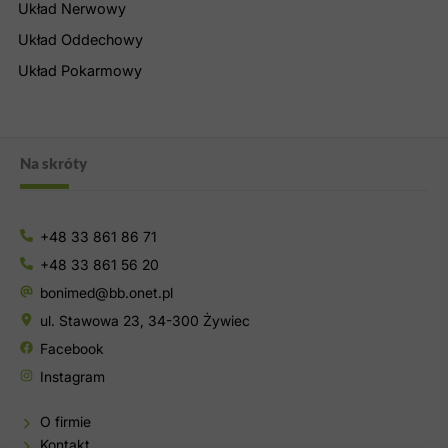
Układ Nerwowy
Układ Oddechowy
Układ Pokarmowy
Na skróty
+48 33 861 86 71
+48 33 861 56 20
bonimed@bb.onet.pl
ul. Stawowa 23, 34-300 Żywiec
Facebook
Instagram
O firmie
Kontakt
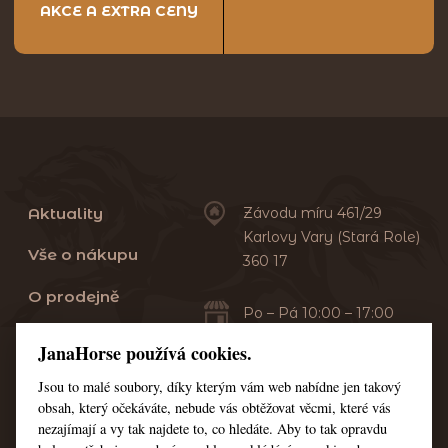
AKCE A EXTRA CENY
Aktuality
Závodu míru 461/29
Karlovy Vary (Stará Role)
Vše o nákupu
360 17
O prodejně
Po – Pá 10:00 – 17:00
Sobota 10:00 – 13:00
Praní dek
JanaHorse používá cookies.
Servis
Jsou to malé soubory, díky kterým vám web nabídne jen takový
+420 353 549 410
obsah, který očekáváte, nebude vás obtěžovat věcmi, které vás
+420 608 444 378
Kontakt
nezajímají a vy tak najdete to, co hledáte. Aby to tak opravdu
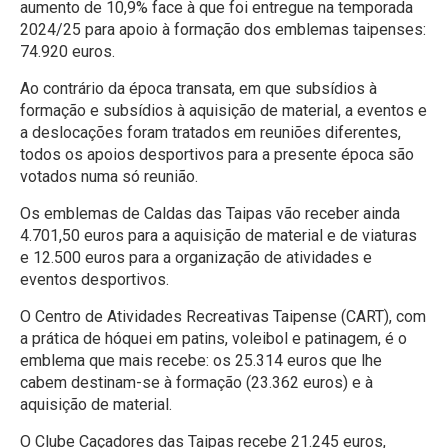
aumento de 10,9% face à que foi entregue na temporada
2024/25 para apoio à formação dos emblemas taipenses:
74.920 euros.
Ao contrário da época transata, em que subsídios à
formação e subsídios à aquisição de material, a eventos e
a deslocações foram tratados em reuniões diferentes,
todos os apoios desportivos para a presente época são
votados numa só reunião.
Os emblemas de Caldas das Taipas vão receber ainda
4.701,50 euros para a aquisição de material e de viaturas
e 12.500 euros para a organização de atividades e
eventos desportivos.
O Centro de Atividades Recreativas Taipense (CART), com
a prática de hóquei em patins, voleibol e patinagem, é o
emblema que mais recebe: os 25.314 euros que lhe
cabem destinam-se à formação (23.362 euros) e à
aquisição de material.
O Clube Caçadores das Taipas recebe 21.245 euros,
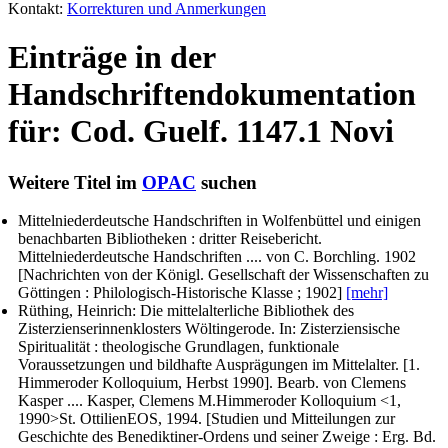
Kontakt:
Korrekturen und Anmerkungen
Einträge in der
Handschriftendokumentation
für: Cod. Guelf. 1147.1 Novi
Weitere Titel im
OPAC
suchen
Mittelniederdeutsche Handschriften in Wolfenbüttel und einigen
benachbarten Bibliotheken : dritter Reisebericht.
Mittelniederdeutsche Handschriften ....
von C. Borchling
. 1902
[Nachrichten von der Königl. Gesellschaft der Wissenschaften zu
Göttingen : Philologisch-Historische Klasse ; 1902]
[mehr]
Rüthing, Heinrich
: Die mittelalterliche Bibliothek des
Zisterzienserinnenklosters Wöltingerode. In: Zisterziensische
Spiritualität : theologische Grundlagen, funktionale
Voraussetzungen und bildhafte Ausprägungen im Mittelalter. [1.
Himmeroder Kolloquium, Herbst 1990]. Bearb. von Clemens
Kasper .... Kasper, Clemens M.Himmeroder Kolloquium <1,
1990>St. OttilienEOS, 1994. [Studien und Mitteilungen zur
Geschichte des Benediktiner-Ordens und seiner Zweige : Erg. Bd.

==

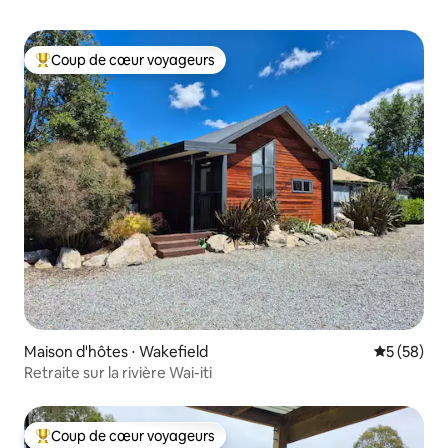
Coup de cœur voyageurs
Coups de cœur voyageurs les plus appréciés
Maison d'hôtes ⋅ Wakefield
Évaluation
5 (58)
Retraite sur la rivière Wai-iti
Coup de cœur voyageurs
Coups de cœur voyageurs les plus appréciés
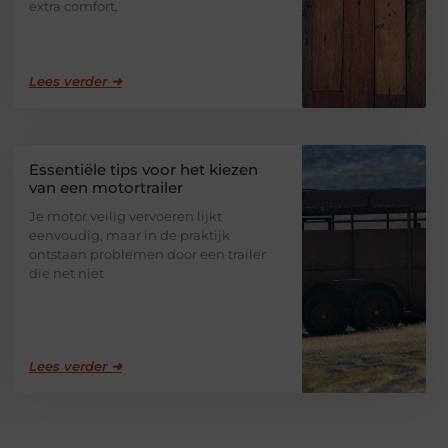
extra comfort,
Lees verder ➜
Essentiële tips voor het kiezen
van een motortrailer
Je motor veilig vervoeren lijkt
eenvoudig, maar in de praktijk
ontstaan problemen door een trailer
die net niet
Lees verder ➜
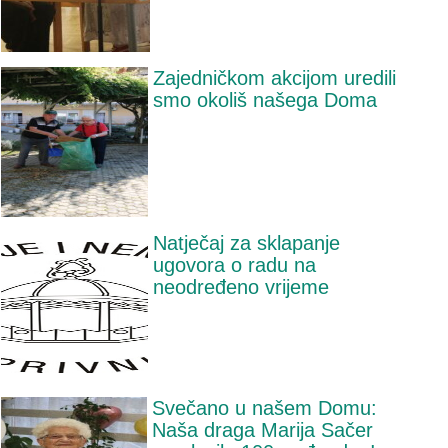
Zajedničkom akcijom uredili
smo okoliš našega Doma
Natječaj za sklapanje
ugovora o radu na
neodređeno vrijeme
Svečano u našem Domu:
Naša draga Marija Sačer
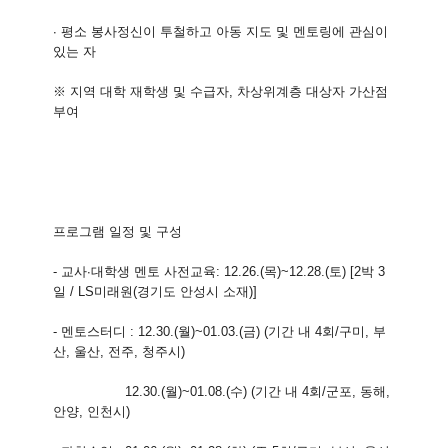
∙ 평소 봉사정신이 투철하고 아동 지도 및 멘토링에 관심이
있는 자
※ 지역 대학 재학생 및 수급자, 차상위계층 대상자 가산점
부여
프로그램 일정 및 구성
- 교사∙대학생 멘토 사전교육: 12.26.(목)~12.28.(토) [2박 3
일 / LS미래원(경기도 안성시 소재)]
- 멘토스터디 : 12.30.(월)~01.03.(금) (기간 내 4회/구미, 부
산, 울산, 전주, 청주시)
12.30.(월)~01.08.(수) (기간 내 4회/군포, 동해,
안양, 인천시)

---

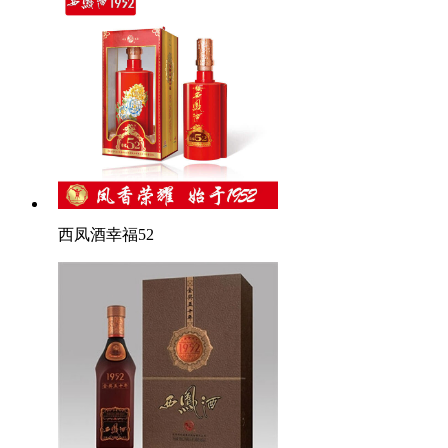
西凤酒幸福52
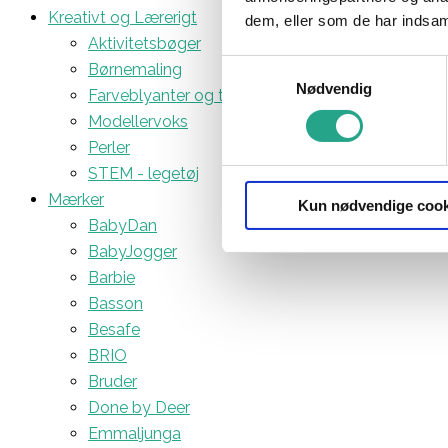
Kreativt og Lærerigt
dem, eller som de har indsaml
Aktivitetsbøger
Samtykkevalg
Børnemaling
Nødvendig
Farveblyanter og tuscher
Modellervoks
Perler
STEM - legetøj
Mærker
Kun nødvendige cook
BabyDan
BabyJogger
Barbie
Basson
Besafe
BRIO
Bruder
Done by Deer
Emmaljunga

Activity ::
Quote the data verbatim, starting at the line that contains "Zajedničkom akcijom uredili" and stopping after the line that contains "Naša draga Marija Sačer".

Exercise output ::
Zajedničkom akcijom uredili
smo okoliš našega Doma
Natječaj za sklapanje
ugovora o radu na
neodređeno vrijeme
Svečano u našem Domu:
Naša draga Marija Sačer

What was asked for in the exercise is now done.